Zookeepers Come To Aid Of Georgian Zoo After Flood

After severe floods in Tbilisi, Georgia, elite zookeepers from the Prague Zoo help exhume hundreds of animal bodies from the waist-deep muck.

As soon as he heard about the catastrophic floods and escaped zoo animals in Tbilisi, Georgia, the director of the Prague Zoo, Miroslav Bobek, sent a team of seven experienced zookeepers to help.

The deluge destroyed homes and buildings, and killed as many as 19 people. The situation was made worse by the hundreds of zoo animals that escaped during the floods and roamed the streets. Police have shot several, including a white tiger that killed a man Wednesday.

The zookeepers Bobek sent have flood experience. Prague Zoo was previously hit by severe floods in 2002 and in 2013. National Geographic spoke with Bobek about the challenges his colleagues face in Tbilisi. (Read our explorer Paul Salopek's take on the Tbilisi flood.)

What are the zookeepers you sent doing to help?

Right now our colleagues are extricating the cadavers of animals from mud. The mud in the zoo is waist-deep, and our people have to help each other to get out of it. A man stays still for a while and he starts disappearing like in sand dunes. Some time earlier, our people were cleaning penguins from motor oil.

How did the flooding help animals escape?

Water, mud, stones, and trunks quickly and completely destroyed the line of cages in the Vera River Valley, and the animals remained inside. From the exhibits which had openings at their tops, some animals were able to escape, but some died inside. This explains why the numbers of animals [that] escaped was unclear. The central belt of exhibits was two-thirds flooded, and the animals [that] survived, stayed on the dry land where they were safe. Only the upper line of aviaries, enclosures, and exhibits remained undamaged.

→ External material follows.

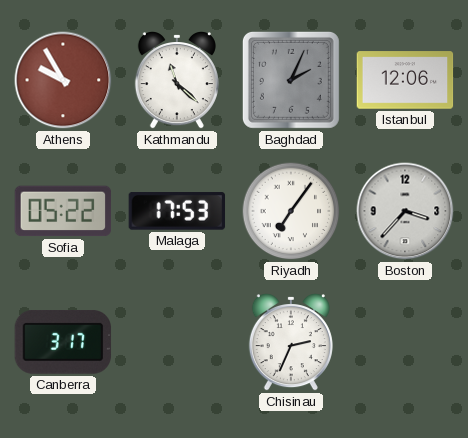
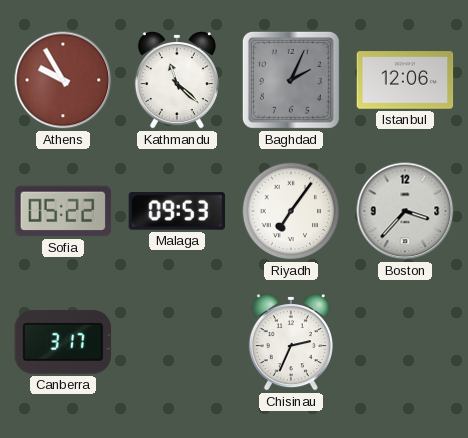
Malaga: 17:53 -> 09:53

Were any Tbilisi Zoo employees hurt during the flood?

Three staff members died during the floods, not because they were attacked by carnivores.

How many animals died?

A large part of the 600 animals kept at Tbilisi Zoo before the floods, and almost half of all the mammals, are dead. The major part of the Zoo itself is located on a mere 9 hectares of absolutely improper terrain surrounded by construction and a busy street. This is why the relocation of the Zoo was long considered even before the current catastrophe. Now is a good opportunity to realize this. (See "Opinion: Killing Healthy Zoo Animals Is Wrong—And the Public Agrees.")

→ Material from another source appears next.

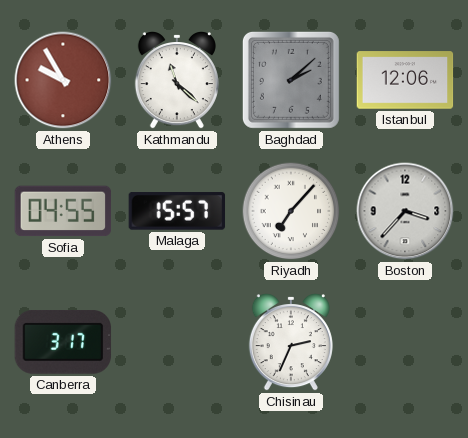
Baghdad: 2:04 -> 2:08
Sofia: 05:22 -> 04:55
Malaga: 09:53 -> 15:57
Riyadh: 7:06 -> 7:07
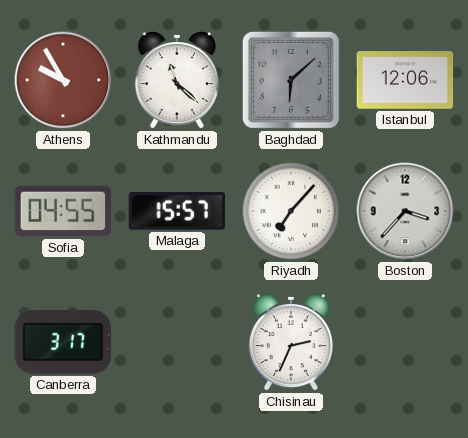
Baghdad: 2:08 -> 6:08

Is it known how many animals are still free?

The situation became complicated by the fact, that during the floods the army put the zoo staff members aside and was shooting the animals dead, and later it did not communicate with the zoo management. It led to totally contradictory information, even now it is not clear, if or where one tiger is wandering.

This interview has been edited and condensed.